== GIVEN RECORDS

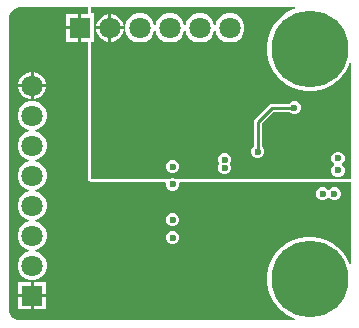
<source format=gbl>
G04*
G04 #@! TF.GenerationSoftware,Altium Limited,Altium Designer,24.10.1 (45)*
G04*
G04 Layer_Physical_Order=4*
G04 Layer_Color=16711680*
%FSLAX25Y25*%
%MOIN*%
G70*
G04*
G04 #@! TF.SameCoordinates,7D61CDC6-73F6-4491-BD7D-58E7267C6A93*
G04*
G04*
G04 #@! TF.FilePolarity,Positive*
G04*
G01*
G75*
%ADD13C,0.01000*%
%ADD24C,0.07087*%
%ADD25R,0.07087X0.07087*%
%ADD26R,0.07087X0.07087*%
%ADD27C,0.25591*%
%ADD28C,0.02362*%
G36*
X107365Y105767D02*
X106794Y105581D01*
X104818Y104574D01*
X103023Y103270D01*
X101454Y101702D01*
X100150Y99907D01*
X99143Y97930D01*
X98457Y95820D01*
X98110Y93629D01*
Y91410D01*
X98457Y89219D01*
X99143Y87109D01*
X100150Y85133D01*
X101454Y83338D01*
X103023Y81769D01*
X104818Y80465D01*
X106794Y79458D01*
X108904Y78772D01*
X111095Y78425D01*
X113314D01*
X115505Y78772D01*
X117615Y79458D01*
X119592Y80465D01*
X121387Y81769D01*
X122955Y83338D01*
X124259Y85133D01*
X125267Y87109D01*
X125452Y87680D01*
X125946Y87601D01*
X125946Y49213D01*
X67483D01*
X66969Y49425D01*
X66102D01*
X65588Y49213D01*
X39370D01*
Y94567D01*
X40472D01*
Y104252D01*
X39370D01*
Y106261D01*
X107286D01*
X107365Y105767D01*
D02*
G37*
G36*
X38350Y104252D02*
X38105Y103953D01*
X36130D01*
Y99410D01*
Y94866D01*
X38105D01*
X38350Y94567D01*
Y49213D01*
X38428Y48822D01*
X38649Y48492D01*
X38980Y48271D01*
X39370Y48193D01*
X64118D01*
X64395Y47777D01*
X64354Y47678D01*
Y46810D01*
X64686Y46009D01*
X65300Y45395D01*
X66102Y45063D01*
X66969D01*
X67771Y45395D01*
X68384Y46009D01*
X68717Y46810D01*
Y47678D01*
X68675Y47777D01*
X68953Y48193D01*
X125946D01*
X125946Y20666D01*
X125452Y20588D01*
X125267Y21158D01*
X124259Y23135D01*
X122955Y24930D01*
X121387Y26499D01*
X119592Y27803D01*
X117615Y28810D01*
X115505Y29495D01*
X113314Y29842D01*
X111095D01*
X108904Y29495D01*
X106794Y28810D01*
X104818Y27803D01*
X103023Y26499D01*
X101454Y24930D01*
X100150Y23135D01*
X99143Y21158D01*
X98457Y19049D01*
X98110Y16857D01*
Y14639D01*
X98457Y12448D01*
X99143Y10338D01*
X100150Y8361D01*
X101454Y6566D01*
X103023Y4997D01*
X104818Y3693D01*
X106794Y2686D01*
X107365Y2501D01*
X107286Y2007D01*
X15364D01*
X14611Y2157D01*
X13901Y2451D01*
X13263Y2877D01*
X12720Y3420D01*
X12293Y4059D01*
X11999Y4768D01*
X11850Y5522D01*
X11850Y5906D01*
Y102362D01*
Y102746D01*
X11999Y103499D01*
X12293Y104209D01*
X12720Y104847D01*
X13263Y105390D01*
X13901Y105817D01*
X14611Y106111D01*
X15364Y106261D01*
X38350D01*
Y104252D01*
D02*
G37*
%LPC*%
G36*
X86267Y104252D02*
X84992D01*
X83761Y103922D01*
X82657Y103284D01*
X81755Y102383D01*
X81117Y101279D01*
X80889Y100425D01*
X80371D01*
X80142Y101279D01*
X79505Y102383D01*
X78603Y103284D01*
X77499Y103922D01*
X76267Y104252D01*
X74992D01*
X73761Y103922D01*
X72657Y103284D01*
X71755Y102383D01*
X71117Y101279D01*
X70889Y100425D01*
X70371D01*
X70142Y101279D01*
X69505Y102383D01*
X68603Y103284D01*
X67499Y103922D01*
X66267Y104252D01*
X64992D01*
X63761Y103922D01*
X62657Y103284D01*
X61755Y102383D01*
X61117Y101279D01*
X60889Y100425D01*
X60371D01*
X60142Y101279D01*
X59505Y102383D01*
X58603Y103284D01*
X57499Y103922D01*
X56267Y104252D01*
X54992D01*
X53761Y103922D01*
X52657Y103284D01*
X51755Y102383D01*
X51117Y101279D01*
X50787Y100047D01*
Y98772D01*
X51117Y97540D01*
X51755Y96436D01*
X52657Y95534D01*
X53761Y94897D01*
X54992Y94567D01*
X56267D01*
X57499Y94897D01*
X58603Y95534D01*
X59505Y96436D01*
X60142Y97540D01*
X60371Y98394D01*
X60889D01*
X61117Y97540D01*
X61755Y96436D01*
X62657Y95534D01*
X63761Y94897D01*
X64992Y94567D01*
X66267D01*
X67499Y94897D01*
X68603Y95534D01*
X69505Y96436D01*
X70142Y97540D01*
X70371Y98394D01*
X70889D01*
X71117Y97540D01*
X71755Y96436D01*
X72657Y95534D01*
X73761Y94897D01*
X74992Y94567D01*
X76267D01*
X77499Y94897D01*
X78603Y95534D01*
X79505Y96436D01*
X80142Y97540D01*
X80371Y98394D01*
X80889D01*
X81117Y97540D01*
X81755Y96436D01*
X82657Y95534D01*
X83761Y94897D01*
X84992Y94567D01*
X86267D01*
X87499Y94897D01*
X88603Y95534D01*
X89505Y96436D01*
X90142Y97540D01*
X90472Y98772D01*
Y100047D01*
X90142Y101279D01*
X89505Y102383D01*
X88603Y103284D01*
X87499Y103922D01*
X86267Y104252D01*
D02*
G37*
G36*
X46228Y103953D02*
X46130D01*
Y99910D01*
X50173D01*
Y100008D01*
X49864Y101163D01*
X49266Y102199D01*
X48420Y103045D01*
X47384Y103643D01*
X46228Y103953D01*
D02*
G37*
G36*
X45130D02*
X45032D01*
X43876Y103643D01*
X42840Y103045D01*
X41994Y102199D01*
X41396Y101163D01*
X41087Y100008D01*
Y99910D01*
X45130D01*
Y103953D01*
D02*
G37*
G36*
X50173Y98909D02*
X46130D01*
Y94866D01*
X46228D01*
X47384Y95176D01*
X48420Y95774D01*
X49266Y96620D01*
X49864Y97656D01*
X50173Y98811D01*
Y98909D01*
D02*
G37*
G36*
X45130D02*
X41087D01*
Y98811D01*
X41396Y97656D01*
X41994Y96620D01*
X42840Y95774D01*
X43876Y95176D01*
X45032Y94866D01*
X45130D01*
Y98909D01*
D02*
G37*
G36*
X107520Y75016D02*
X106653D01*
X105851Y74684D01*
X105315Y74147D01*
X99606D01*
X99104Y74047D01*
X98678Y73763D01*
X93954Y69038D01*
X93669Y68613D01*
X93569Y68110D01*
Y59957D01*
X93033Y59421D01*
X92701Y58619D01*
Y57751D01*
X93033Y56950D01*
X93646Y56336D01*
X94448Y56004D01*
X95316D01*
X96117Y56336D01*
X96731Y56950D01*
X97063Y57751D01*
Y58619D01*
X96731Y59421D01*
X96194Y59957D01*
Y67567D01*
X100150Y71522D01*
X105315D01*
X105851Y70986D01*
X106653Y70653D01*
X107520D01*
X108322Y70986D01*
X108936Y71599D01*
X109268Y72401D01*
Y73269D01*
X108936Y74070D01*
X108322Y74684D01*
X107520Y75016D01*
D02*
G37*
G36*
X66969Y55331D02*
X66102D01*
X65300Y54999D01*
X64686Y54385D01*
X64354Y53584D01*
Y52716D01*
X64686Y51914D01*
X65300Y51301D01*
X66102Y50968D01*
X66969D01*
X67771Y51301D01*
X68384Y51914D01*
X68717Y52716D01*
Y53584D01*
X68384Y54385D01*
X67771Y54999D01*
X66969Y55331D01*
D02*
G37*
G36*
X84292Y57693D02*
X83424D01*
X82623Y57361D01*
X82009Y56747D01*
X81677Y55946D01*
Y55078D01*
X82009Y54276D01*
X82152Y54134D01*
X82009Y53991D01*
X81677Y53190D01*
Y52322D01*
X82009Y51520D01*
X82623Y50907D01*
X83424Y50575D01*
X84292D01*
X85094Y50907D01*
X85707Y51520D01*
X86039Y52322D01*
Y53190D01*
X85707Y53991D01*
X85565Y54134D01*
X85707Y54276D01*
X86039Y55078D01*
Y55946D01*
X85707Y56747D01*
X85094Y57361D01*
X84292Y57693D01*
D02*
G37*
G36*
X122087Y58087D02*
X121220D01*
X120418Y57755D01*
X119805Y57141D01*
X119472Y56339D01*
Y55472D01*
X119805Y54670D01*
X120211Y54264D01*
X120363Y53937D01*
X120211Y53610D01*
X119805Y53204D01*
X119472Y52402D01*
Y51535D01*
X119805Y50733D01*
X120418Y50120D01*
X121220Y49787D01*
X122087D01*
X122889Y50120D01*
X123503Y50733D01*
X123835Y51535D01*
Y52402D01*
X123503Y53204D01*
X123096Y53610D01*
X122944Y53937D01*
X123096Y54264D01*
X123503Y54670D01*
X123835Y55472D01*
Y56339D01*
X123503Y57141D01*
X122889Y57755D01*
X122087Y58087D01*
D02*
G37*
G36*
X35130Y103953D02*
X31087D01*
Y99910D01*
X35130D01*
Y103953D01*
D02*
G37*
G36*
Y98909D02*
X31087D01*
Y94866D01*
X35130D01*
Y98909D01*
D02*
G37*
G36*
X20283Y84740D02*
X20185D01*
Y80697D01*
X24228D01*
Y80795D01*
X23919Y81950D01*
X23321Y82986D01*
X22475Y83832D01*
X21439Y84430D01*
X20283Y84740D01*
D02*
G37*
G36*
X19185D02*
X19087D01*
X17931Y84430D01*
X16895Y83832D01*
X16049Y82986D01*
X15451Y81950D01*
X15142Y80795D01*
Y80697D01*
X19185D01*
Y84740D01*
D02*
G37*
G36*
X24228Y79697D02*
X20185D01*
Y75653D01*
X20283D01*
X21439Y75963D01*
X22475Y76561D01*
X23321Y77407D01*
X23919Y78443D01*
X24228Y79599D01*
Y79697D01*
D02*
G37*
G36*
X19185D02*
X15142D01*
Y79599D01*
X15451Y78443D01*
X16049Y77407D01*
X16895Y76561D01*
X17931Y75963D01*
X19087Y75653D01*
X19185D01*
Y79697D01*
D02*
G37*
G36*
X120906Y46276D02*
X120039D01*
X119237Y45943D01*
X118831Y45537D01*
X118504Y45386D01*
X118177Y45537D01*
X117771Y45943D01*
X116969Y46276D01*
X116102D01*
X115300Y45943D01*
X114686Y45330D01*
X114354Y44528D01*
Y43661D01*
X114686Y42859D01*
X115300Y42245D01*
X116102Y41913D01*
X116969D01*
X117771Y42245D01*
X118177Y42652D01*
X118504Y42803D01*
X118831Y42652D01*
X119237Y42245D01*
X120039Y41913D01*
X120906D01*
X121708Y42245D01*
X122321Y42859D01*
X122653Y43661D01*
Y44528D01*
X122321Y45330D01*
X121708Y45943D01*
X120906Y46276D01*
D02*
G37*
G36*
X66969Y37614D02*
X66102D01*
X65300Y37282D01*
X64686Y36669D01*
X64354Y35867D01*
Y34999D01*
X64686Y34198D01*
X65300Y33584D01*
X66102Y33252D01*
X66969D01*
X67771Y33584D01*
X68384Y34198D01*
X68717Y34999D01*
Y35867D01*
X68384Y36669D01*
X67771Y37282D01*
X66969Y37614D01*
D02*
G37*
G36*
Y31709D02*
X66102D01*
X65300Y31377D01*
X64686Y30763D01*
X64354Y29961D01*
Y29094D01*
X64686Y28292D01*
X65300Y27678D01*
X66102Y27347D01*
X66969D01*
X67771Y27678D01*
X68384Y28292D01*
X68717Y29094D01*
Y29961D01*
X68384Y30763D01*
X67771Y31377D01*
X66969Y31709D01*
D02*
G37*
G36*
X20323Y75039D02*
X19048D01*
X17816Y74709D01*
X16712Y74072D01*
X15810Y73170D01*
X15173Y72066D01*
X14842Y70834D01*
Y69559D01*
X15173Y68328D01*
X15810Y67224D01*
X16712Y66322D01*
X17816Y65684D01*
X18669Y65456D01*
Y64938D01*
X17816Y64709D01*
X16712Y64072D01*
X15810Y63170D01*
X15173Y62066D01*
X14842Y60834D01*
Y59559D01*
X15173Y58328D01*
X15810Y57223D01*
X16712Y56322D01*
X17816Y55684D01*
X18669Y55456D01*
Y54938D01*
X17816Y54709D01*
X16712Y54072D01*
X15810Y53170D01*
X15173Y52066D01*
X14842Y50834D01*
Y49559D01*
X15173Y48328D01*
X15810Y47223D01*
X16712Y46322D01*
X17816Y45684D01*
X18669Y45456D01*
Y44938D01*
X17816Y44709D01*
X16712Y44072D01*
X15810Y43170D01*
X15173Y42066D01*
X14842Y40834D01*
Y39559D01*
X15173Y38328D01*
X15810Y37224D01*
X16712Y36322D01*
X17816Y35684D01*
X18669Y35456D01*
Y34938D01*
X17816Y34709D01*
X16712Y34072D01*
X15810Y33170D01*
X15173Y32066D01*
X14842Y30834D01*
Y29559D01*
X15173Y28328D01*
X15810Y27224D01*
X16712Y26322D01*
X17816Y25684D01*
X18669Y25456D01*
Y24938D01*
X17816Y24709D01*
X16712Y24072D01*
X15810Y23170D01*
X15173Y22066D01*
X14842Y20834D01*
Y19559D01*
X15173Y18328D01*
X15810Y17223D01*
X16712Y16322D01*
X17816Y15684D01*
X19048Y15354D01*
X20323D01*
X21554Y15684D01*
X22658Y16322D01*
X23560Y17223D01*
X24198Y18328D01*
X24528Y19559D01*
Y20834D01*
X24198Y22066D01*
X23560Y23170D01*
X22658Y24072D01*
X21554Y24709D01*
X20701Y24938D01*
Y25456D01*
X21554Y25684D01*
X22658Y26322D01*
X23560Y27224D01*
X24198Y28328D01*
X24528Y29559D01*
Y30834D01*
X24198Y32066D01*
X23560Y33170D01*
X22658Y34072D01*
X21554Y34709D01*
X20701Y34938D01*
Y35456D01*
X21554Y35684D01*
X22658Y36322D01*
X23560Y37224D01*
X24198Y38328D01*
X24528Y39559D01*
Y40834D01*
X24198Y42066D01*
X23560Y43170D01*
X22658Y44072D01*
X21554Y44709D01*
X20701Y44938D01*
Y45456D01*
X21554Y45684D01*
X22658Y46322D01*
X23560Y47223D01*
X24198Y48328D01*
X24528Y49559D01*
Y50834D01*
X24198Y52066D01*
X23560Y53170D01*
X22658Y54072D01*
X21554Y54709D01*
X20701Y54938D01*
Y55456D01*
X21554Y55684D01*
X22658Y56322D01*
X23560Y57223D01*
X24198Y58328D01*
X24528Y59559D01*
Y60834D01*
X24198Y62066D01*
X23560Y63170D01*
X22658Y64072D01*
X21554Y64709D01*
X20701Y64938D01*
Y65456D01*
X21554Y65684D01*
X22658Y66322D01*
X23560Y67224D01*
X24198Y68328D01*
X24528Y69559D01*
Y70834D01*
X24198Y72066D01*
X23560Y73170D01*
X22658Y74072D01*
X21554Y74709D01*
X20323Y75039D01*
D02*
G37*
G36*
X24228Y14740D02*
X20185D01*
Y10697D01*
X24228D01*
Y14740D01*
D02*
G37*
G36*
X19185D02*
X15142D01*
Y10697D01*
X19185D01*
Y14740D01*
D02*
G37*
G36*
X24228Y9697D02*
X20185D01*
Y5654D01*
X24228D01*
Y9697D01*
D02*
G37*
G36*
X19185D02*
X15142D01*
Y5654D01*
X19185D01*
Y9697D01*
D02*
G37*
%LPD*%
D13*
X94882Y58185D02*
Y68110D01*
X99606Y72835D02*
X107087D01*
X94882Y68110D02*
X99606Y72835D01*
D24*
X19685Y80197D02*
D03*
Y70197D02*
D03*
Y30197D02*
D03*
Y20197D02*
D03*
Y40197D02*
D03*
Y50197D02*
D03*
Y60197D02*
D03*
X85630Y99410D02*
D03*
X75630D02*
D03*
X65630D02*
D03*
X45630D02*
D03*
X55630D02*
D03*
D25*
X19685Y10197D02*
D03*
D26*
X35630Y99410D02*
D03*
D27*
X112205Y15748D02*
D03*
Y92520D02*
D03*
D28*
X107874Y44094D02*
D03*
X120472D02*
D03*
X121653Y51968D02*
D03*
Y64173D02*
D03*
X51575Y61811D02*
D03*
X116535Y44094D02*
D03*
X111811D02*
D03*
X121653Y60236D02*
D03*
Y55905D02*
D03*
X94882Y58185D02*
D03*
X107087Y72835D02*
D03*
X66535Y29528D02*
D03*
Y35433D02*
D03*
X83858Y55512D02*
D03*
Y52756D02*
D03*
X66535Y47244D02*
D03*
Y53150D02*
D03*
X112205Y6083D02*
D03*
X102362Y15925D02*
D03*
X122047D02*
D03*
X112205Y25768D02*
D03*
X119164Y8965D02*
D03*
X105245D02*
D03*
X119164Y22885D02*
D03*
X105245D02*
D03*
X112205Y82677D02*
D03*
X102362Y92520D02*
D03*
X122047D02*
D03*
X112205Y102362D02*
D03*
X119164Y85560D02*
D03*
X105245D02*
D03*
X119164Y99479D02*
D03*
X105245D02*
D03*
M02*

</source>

====

Only the lines above from the line with "X51755Y96436D01*" to the line with "X93033Y59421D01*", those two lines included, should be reproduced exactly.

» **ANSWER BOX**
X51755Y96436D01*
X52657Y95534D01*
X53761Y94897D01*
X54992Y94567D01*
X56267D01*
X57499Y94897D01*
X58603Y95534D01*
X59505Y96436D01*
X60142Y97540D01*
X60371Y98394D01*
X60889D01*
X61117Y97540D01*
X61755Y96436D01*
X62657Y95534D01*
X63761Y94897D01*
X64992Y94567D01*
X66267D01*
X67499Y94897D01*
X68603Y95534D01*
X69505Y96436D01*
X70142Y97540D01*
X70371Y98394D01*
X70889D01*
X71117Y97540D01*
X71755Y96436D01*
X72657Y95534D01*
X73761Y94897D01*
X74992Y94567D01*
X76267D01*
X77499Y94897D01*
X78603Y95534D01*
X79505Y96436D01*
X80142Y97540D01*
X80371Y98394D01*
X80889D01*
X81117Y97540D01*
X81755Y96436D01*
X82657Y95534D01*
X83761Y94897D01*
X84992Y94567D01*
X86267D01*
X87499Y94897D01*
X88603Y95534D01*
X89505Y96436D01*
X90142Y97540D01*
X90472Y98772D01*
Y100047D01*
X90142Y101279D01*
X89505Y102383D01*
X88603Y103284D01*
X87499Y103922D01*
X86267Y104252D01*
D02*
G37*
G36*
X46228Y103953D02*
X46130D01*
Y99910D01*
X50173D01*
Y100008D01*
X49864Y101163D01*
X49266Y102199D01*
X48420Y103045D01*
X47384Y103643D01*
X46228Y103953D01*
D02*
G37*
G36*
X45130D02*
X45032D01*
X43876Y103643D01*
X42840Y103045D01*
X41994Y102199D01*
X41396Y101163D01*
X41087Y100008D01*
Y99910D01*
X45130D01*
Y103953D01*
D02*
G37*
G36*
X50173Y98909D02*
X46130D01*
Y94866D01*
X46228D01*
X47384Y95176D01*
X48420Y95774D01*
X49266Y96620D01*
X49864Y97656D01*
X50173Y98811D01*
Y98909D01*
D02*
G37*
G36*
X45130D02*
X41087D01*
Y98811D01*
X41396Y97656D01*
X41994Y96620D01*
X42840Y95774D01*
X43876Y95176D01*
X45032Y94866D01*
X45130D01*
Y98909D01*
D02*
G37*
G36*
X107520Y75016D02*
X106653D01*
X105851Y74684D01*
X105315Y74147D01*
X99606D01*
X99104Y74047D01*
X98678Y73763D01*
X93954Y69038D01*
X93669Y68613D01*
X93569Y68110D01*
Y59957D01*
X93033Y59421D01*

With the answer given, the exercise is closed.